Strong vs. Weak Typing: The Rules of Conversion

The concepts of strong and weak typing relate to how a language handles conversions between different data types.

• Strong Typing: A strongly typed language has strict rules that prevent unsafe, implicit conversions. Both C# and Python are strongly typed languages. They will stop an operation if the types are incompatible, such as trying to add a string to a number.

  # This will throw an exception:
  print("aaa" + 1)

• Weak Typing: A weakly typed language is more permissive and may automatically convert data types to perform an operation, which can lead to unpredictable results.

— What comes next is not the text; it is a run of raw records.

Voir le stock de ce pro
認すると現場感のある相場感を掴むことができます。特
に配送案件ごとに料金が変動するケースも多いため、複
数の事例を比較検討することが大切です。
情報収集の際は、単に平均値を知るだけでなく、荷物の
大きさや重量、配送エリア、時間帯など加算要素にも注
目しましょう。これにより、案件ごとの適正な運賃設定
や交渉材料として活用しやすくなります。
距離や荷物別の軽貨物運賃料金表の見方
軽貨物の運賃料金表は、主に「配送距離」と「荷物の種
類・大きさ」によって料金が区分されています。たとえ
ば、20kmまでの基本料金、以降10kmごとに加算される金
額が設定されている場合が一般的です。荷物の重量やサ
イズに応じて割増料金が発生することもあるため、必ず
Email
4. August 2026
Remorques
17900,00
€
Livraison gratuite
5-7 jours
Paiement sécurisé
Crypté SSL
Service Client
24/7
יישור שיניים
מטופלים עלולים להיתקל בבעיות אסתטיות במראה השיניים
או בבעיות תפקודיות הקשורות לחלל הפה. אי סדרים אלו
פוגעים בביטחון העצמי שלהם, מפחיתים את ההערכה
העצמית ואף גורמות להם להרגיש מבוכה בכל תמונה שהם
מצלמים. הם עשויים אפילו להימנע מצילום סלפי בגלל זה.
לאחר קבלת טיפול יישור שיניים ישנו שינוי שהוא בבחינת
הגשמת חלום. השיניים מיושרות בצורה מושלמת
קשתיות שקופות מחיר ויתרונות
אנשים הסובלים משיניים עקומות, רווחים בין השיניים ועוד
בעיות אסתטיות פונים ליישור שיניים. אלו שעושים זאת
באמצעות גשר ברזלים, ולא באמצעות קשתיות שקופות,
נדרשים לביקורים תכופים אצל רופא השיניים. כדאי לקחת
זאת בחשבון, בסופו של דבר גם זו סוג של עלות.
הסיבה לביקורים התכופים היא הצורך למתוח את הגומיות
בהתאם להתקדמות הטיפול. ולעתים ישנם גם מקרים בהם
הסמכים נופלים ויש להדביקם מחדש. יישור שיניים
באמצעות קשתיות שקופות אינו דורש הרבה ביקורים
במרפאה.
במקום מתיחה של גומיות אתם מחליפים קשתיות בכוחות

  # This will not throw an exception
  console.log("aaa" + 1)
  

It is a common misconception that static/dynamic typing is the same as strong/weak typing. They are two separate concepts. A language can be static and strong (C#), or dynamic and strong (Python).

Chapter 3: The Relationship Between Execution and Typing

The type of a language’s execution model does not dictate its type system, and vice versa.

For example, a traditional compiled language like C is statically typed but is often considered weakly typed due to its permissive rules on implicit conversions and pointer arithmetic. Conversely, a traditionally interpreted language like Python is dynamically typed but strongly typed because it strictly enforces type compatibility at runtime.

Ultimately, the choice of a language’s execution model and type system represents a design trade-off between development speed and performance/safety.

• Static Typing leads to a slower development cycle but provides benefits like early error detection and greater performance due to compiler optimizations.
• Dynamic Typing allows for a faster development cycle and greater flexibility, but with the trade-off of catching errors at runtime and potential performance overhead from continuous type checks.